The Art of Golden Joinery
How many of us have stood aghast and helpless with dismay as our favorite teapot, bowl, or dish slips from our hands and shatters on the floor? Our distress is followed by the indecision as to whether to throw all the broken pieces away or to try and glue them back together as best we can in order to pretend the careless accident never happened.
But there is a third option—we can have the smashed porcelain or pottery repaired by the kintsugi technique that reassembles the fragments, replaces chips, and mends cracks with lacquered gold so that the shimmering scars become a unique and valuable part of the repaired object. By this method, the treasured artifact takes on a new life and a new beauty in its imperfections and reminds us that flaws and wounds add individuality and rareness and give the item its own special value and importance. The technique links to the Japanese word mottainai, meaning the sense of deep regret when something good is wasted, and to mushin, a state of mind that is free from anger, fear, ego, and attachments and an understanding of the need to accept change, not just in physical objects but in people, too.
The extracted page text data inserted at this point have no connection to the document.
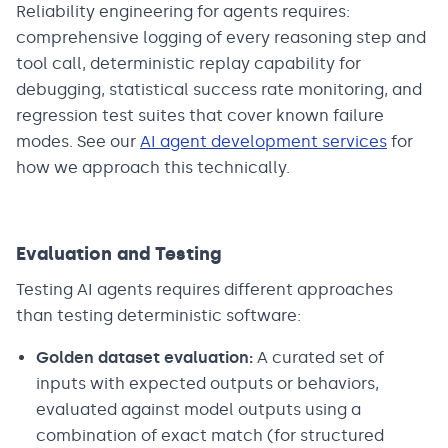
Reliability engineering for agents requires:
comprehensive logging of every reasoning step and
tool call, deterministic replay capability for
debugging, statistical success rate monitoring, and
regression test suites that cover known failure
modes. See our
AI agent development services
for
how we approach this technically.
Evaluation and Testing
Testing AI agents requires different approaches
than testing deterministic software:
Golden dataset evaluation:
A curated set of
inputs with expected outputs or behaviors,
evaluated against model outputs using a
combination of exact match (for structured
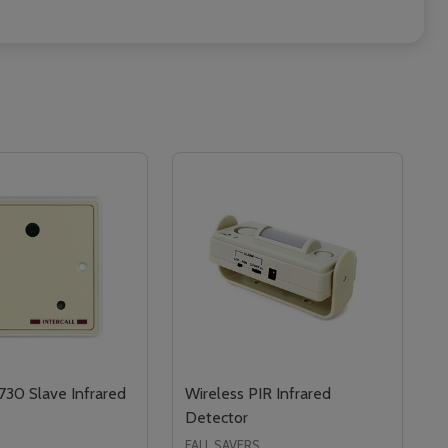
L730 Slave Infrared
Wireless PIR Infrared
Detector
FALL SAVERS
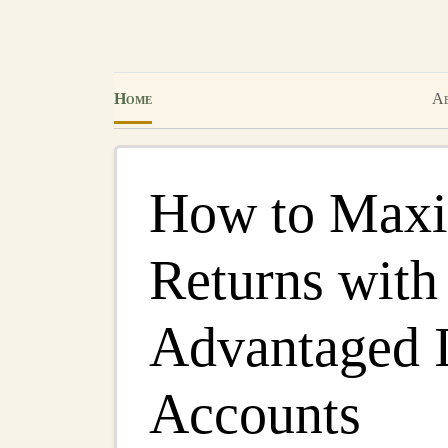
Home
Ab
How to Maxi
Returns with
Advantaged 
Accounts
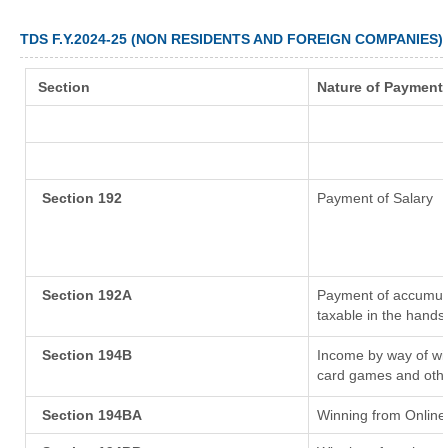
TDS F.Y.2024-25 (NON RESIDENTS AND FOREIGN COMPANIES)
Section
Nature of Payment
Section 192
Payment of Salary
Section 192A
Payment of accumula
taxable in the hands
Section 194B
Income by way of win
card games and othe
Section 194BA
Winning from Onlin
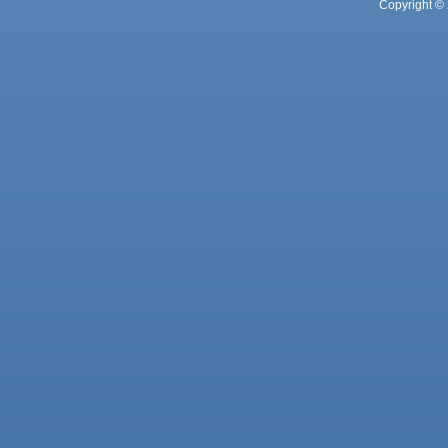
Copyright © 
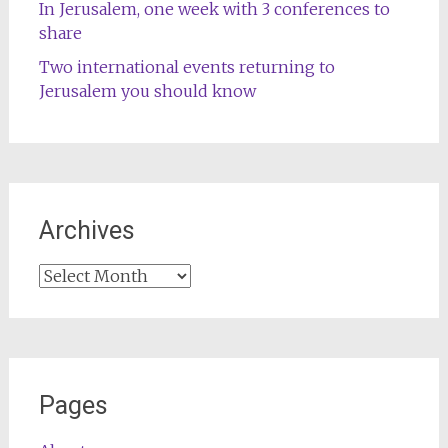
In Jerusalem, one week with 3 conferences to
share
Two international events returning to
Jerusalem you should know
Archives
Archives
Pages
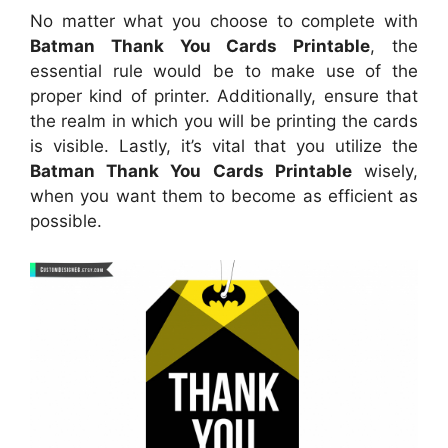
No matter what you choose to complete with
Batman Thank You Cards Printable
, the
essential rule would be to make use of the
proper kind of printer. Additionally, ensure that
the realm in which you will be printing the cards
is visible. Lastly, it’s vital that you utilize the
Batman Thank You Cards Printable
wisely,
when you want them to become as efficient as
possible.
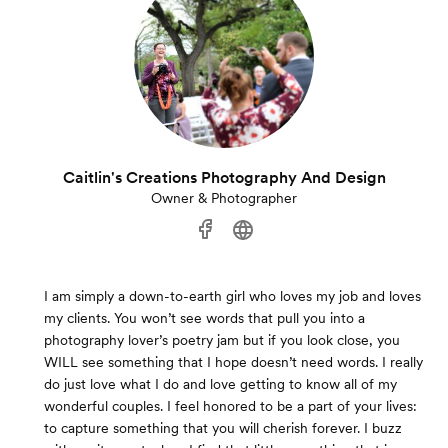
Caitlin's Creations Photography And Design
Owner & Photographer
I am simply a down-to-earth girl who loves my job and loves
my clients. You won’t see words that pull you into a
photography lover’s poetry jam but if you look close, you
WILL see something that I hope doesn’t need words. I really
do just love what I do and love getting to know all of my
wonderful couples. I feel honored to be a part of your lives:
to capture something that you will cherish forever. I buzz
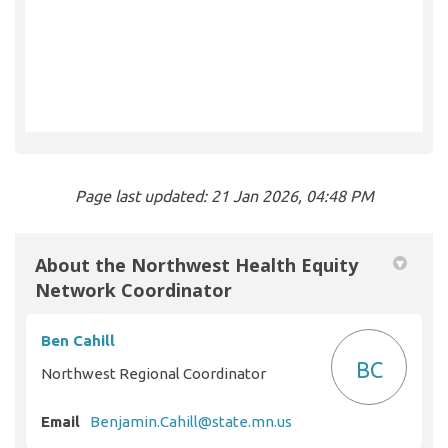
Page last updated: 21 Jan 2026, 04:48 PM
About the Northwest Health Equity
Network Coordinator
Ben Cahill
BC
Northwest Regional Coordinator
(External link)
Email
Benjamin.Cahill@state.mn.us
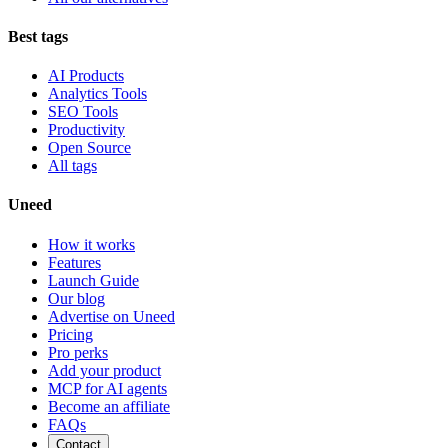
Best tags
AI Products
Analytics Tools
SEO Tools
Productivity
Open Source
All tags
Uneed
How it works
Features
Launch Guide
Our blog
Advertise on Uneed
Pricing
Pro perks
Add your product
MCP for AI agents
Become an affiliate
FAQs
Contact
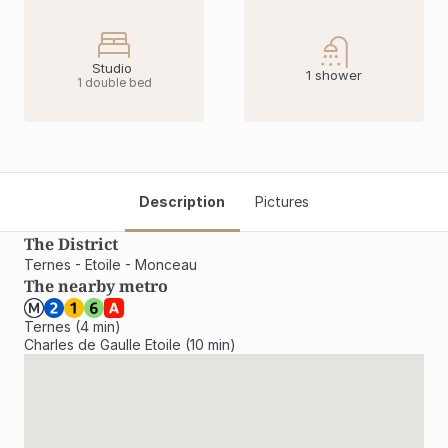
Studio 
1 shower
1 double bed
Description
Pictures
The District
Ternes - Etoile - Monceau
The nearby metro
Ternes (4 min)

Charles de Gaulle Etoile (10 min)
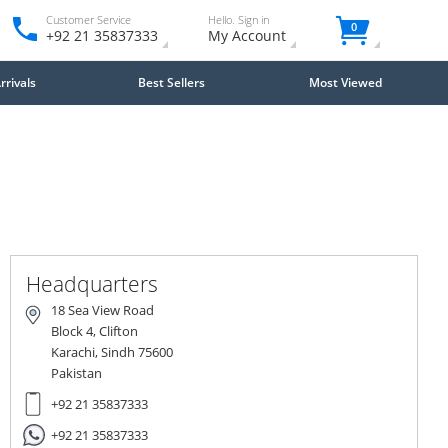
Customer Service
Hello. Sign in
0
+92 21 35837333
My Account
rivals
Best Sellers
Most Viewed
Headquarters
18 Sea View Road
Block 4, Clifton
Karachi, Sindh 75600
Pakistan
+92 21 35837333
+92 21 35837333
The legend of kintsugi (golden repair) or kintsukuroi (golden joinery) tells of a great emperor who invited many visitors to the investiture of his son, the Crown Prince. The emperor owned a very special tea bowl that had been made for him by a renowned craftsman, and he was looking forward to showing it of to his guests. On the morning before the ceremony, he found the bowl broken into many pieces inside his cabinet, and he was extremely upset that something so exquisite could have been destroyed. Next morning, all the pieces had disappeared, but so, too, had the Crown Prince’s newly made golden crown. No one knew how this could have happened, but a scruffy, rather dirty person (later revealed as the prince in disguise) had been seen running toward the prince’s apartment, which was now locked. The emperor told his ministers to do nothing but to “leave the prince alone. If he is ready to rule, he must be allowed to act. His will and mine are as one.” The next morning, the precious bowl was back inside the cabinet, more beautiful than before, for it now had veins of gold tracing the pattern of the repair work across its surface. And the crown, slimmer and simpler than before, seemed to possess more strength and authority, for some of its shining power had given new allure and charm to the bowl, and both rarities had thus acquired enhanced stature and presence.